Nachfrage zum Themenbereich Einsatz von Antibiotika in der Massentierhaltung
18.01.2012: Hans-Christian Ströbele stellt in der Fragestunde im Bundestag eine Nachfrage zum Einsatz von Antibiotika in der Massentierhaltung.
Auszug aus dem Plenarprotokoll:
Vizepräsidentin Petra Pau: Der Kollege Hans-Christian Ströbele hat eine Nachfrage.
Hans-Christian Ströbele (BÜNDNIS 90/DIE GRÜNEN):
Herr Staatssekretär, Sie vergleichen immer wieder den Einsatz von Antibiotika bei Tieren und bei Menschen und sagen, bei beiden sollte man dies weniger tun. Nun gibt es einen gravierenden Unterschied zwischen Tieren und Menschen in diesem Zusammenhang: dass Menschen in der Regel nicht gegessen werden (Dr. Martin Lindner [Berlin] [FDP]: So ist das! Hoffentlich! - Dr. Christel Happach-Kasan [FDP]: "In der Regel", sagt er!) und deshalb Resistenzen auf diese Art und Weise nicht auf viele andere Menschen übertragen werden können. Deshalb hinkt dieser Vergleich etwas. Das ist doch die Hauptgefahr. Ich frage Sie im Zusammenhang damit sowie in Verbindung mit der Frage, die Kollegin Keul gerade gestellt hat: Ist es nicht so: Erst macht man die Tiere krank - man kann zum Beispiel in Fernsehaufnahmen von der Hühnerhaltung sehen, dass sich diese gegenseitig wundpicken, sich die Federn herausreißen und Ähnliches -, und dann hat man einen Grund, Antibiotika zu geben, und daher kommt es zu diesen sehr hohen Prozentzahlen beim Einsatz von Antibiotika? (Patrick Döring [FDP]: Ein Zerrbild!) Ist es deshalb nicht richtig, bei dieser Ursache anzusetzen und massiv gegen diese Tierhaltung anzugehen, bei der die Tiere krankgemacht werden? Man kann zusehen, wie sie krankgemacht werden. Dann bräuchte man auch keine Antibiotika zu geben, und dann würde die Gefahr, die in diesem Zusammenhang für die Bevölkerung, die danach die Tiere essen soll, besteht, vermieden.

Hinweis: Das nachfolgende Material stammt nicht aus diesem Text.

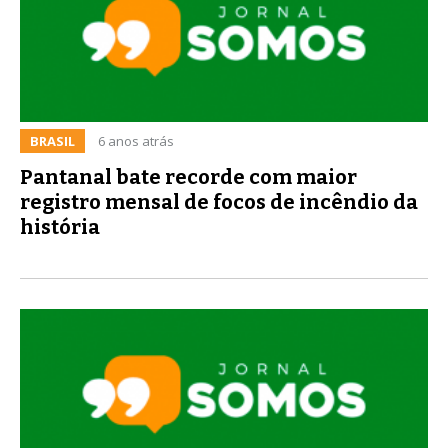
BRASIL
6 anos atrás
Pantanal bate recorde com maior
registro mensal de focos de incêndio da
história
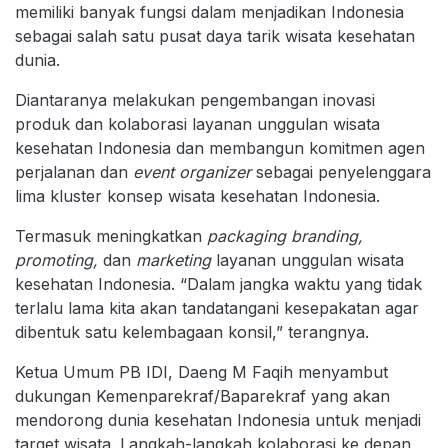
memiliki banyak fungsi dalam menjadikan Indonesia
sebagai salah satu pusat daya tarik wisata kesehatan
dunia.
Diantaranya melakukan pengembangan inovasi
produk dan kolaborasi layanan unggulan wisata
kesehatan Indonesia dan membangun komitmen agen
perjalanan dan
event organizer
sebagai penyelenggara
lima kluster konsep wisata kesehatan Indonesia.
Termasuk meningkatkan
packaging branding,
promoting,
dan
marketing
layanan unggulan wisata
kesehatan Indonesia. “Dalam jangka waktu yang tidak
terlalu lama kita akan tandatangani kesepakatan agar
dibentuk satu kelembagaan konsil,” terangnya.
Ketua Umum PB IDI, Daeng M Faqih menyambut
dukungan Kemenparekraf/Baparekraf yang akan
mendorong dunia kesehatan Indonesia untuk menjadi
target wisata. Langkah-langkah kolaborasi ke depan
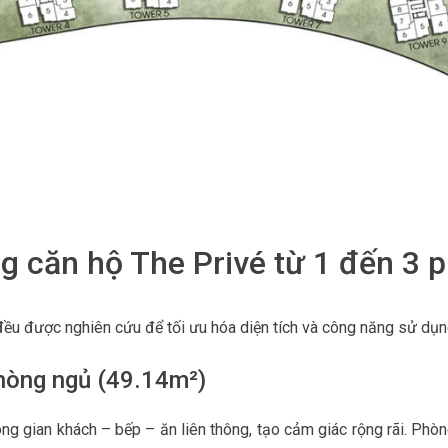
ng căn hộ The Privé từ 1 đến 3 
đều được nghiên cứu để tối ưu hóa diện tích và công năng sử dụn
hòng ngủ (49.14m²)
ông gian khách – bếp – ăn liên thông, tạo cảm giác rộng rãi. Ph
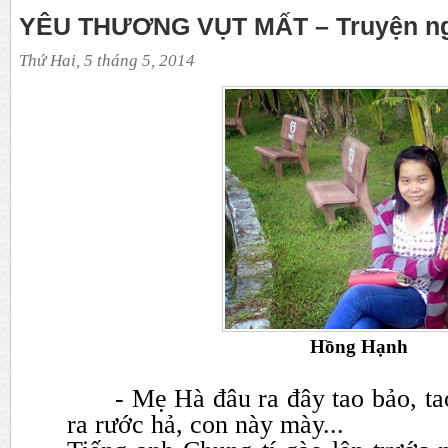
YÊU THƯƠNG VỤT MẤT – Truyện n
Thứ Hai, 5 tháng 5, 2014
Hồng Hạnh
- Mẹ Hà đâu ra đây tao bảo, t
ra rước hả, con này mày...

Dr. Gerd Müller, Parl. Staatssekretär bei der Bundesministerin für Ernährung, Landwirtschaft und Verbraucherschutz:
Ich freue mich, Herr Kollege Ströbele, dass Sie sich sehr intensiv um dieses Thema kümmern. Ich darf Ihnen noch einmal sagen: Das Kernproblem in der Wissenschaft ist die Resistenz bzw. sind die Resistenzbakterien. Das ist auch in der Humanmedizin entscheidend. Auch Sie bekommen, wenn Sie eine Lungenentzündung haben, ob Sie wollen oder nicht, Antibiotika verschrieben. Natürlich wird der Mensch nicht aufgegessen; aber er scheidet aus, und die menschliche Ausscheidung kommt in den Kreislauf. Zu Ihrem voraussichtlichen Erstaunen muss ich Ihnen sagen, dass Resistenzbakterien auch bei Tieren festgestellt werden, die niemals mit Antibiotika behandelt wurden. Deshalb ist die Resistenzstrategie eine Strategie, die sowohl in der Humanmedizin als auch in der Tiermedizin generell auf die Reduktion des Einsatzes von Antibiotika setzt. Im Bereich der Tiermedizin - das möchte ich noch einmal sagen - gibt es keine Belege für einen stärkeren Einsatz in großen Betrieben. Im Gegenteil, die Studie von Remmel belegt, dass größere Betriebe im Vergleich zu kleineren Betrieben eher unterdurchschnittlich Antibiotika einsetzen. Es ist allerdings festgestellt worden, dass auch in Ökobetrieben Resistenzbakterien im Fleisch nachgewiesen werden.